You will always find these three parts in the shape of your ski:

 

- The nose: it's the front part of your ski, the part that will first be in contact with the piste or the powder. More or less wide and curved, it will partly decide which program the ski is made for, all-mountain, freestyle, freeride…

 

- The waist: this part gives the "hourglass" shape to our modern ski. Positioned underneath your foot, it is essential to the general shape of your ski. The wider the waist, the more floatability in powder snow, but the lesser maneuverability on hard packed snow. The thinner the waist, the better the carving characteristics of your ski. Your preference, your choice…

 

- The tail or tip: at the back your ski, as for a car, it plays a great role in your ski's behaviour when changing direction.
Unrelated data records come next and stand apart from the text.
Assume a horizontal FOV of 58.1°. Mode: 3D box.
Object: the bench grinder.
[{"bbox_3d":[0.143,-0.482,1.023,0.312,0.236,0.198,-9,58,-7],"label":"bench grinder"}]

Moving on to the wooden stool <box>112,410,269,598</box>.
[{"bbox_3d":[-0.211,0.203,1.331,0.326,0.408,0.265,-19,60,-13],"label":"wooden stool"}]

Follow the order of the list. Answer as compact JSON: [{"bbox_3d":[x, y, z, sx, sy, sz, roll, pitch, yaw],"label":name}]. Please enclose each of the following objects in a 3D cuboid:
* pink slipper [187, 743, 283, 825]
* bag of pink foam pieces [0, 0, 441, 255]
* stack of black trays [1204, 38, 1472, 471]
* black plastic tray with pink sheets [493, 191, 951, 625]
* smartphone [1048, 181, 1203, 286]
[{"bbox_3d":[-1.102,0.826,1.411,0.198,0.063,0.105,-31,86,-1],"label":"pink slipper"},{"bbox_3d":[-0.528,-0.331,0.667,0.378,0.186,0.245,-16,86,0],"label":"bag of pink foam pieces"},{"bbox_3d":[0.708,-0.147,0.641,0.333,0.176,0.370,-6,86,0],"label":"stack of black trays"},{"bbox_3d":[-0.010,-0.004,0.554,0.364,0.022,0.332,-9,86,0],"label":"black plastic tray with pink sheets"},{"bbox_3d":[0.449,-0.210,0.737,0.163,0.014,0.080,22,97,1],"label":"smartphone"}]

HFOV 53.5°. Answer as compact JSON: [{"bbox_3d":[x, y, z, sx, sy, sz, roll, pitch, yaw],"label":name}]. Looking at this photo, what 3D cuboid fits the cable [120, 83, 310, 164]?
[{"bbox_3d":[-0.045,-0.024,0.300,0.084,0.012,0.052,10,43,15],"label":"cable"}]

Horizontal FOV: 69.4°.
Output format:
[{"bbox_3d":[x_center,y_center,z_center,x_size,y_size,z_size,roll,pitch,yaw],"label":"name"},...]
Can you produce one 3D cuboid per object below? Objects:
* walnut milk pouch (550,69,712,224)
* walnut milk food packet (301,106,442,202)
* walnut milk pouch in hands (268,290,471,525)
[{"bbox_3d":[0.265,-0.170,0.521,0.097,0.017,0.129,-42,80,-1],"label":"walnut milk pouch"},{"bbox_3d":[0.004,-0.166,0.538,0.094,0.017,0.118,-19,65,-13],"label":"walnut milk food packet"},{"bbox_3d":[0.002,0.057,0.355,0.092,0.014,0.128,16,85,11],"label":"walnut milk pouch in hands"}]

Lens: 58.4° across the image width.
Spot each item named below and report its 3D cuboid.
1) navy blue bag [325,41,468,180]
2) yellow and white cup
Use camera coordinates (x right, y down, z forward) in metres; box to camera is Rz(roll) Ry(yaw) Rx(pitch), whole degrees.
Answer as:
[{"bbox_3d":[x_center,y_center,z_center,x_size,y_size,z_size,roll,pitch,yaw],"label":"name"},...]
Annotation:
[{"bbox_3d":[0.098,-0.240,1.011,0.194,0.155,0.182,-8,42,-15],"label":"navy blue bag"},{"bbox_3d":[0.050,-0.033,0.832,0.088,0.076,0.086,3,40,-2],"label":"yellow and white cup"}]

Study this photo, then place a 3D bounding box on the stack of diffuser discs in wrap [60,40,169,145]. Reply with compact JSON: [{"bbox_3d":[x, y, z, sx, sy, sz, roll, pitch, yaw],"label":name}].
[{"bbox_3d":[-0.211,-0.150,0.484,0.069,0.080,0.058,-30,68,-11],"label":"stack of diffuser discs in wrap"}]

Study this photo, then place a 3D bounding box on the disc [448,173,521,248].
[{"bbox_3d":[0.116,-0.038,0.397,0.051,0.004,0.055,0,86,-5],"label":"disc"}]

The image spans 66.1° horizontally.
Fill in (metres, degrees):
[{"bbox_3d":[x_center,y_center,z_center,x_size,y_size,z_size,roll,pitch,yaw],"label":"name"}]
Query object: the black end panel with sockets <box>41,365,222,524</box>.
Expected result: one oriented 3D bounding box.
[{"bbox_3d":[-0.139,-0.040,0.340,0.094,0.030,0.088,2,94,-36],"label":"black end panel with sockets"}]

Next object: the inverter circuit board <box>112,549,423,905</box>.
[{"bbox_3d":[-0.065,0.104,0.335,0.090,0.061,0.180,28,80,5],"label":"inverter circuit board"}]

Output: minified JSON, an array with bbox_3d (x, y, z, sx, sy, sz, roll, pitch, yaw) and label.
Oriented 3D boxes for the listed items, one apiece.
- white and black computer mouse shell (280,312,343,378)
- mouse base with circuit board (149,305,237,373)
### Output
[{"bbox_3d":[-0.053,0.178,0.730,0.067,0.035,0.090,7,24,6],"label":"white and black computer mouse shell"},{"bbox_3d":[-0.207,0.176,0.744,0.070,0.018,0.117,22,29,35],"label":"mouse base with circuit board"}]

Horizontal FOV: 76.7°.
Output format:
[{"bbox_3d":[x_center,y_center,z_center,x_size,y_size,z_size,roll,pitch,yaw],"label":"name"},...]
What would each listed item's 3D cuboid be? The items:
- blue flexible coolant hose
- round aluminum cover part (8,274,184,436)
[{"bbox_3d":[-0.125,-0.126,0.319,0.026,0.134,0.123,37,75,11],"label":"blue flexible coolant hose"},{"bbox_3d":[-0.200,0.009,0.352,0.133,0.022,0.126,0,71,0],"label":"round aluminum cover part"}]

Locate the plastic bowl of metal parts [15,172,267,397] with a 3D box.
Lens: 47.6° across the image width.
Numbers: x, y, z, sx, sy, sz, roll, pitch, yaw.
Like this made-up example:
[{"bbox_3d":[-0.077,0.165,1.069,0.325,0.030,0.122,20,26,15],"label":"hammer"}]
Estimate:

It can make your ski easy and soft, or on the contrary stiffer and stronger. Depending on how you like to ski and your level of experience, you'll prefer one or the other.

 

The sidecut dimensions are the measurements of each of these parts. Together with the length of your ski, they will give it more carving or freeriding characteristics. In a few words, depending on the shape of your ski, you will be able to better appreciate the terrain on which you like to ride.

 

 

The camber

One last thing is important when it comes to how a ski is designed and which, together with the materials and the dimensions, will decide the type of your ski: the camber.

 

The camber is the arch you ski makes when laid flat on the ground. To see the camber, you'll need to look at your ski's profile.

 

- It can be classic, in which only the tail and nose of your ski will be in contact with the floor. With a classic camber, once you've initiated a turn, the whole length of the edge will be carving the snow. A real pleasure when you like big turns!

 

- It can be flat: the whole length of the ski between the nose and the tai lis in contact with the snow. You will enjoy the great floatabilitly this kind of camber brings, as well as the easy turn inititation. However on hard packed snow, you might be surprised by the lack of grip of your ski. Beware.

 

- It can also be reversed (also called a "banana" camber or shape): only the centre of your ski, a little before and after the waist, will be in contact with the ground. A real gift for powder snow, very easy to maneuver in that kind of snow and with unrivaled floatability, but very difficult to ride on hard snow. A ski reserved for the "big powder days".

 

 

The rocker

This word rings a bell but you still can't figure out what it stands for? And you know for sure this is not about a musician with an electric guitar on the design of your ski… You're certainly right!

 

The rocker is an early rise of the nose or the tail. Basically, when your ski is on the ground, the nose isn't in contact with the snow, the contact point being closer to the waist.

 

You got it right, the rocker is an extra on your ski, often considered as essential by freeride enthusiasts as allows the ski to stay at the surface of the snow when riding the powder. You will appreciate it as it enhances the shock absorption characteristics of your ski and makes it easier to maneuver by reducing its contact surface with the snow. But what is gain on one side is lost on the other, so your ski will lose some of its grip. So piste or off piste, if your heart is not set, just consider getting two pairs of ski…

 

 

The combinations of the sidecut dimensions, the camber, the materials and the addition of a rocker are infinite. So to make it short, just remember this when you want to chose the ski that will suit you best: for the piste, whether you're into speed and carving or you just like to wander around, a thin waist is the key to your happiness. To charge the big powder days, your ski will need a large waist, with the extra front rocker, and an additional flat or reverse camber. And if you rather want to ski like a freestyle champion, go for a twin-tip ski (i.e a ski with a front and a back tip), essential if you want to ride switch and become the king of the snowpark.

 

Now that you know about everything on the skis secrets, all you have to do is chose your terrain and the ski that will match it, together with your expectations. Ready ? Set… GO!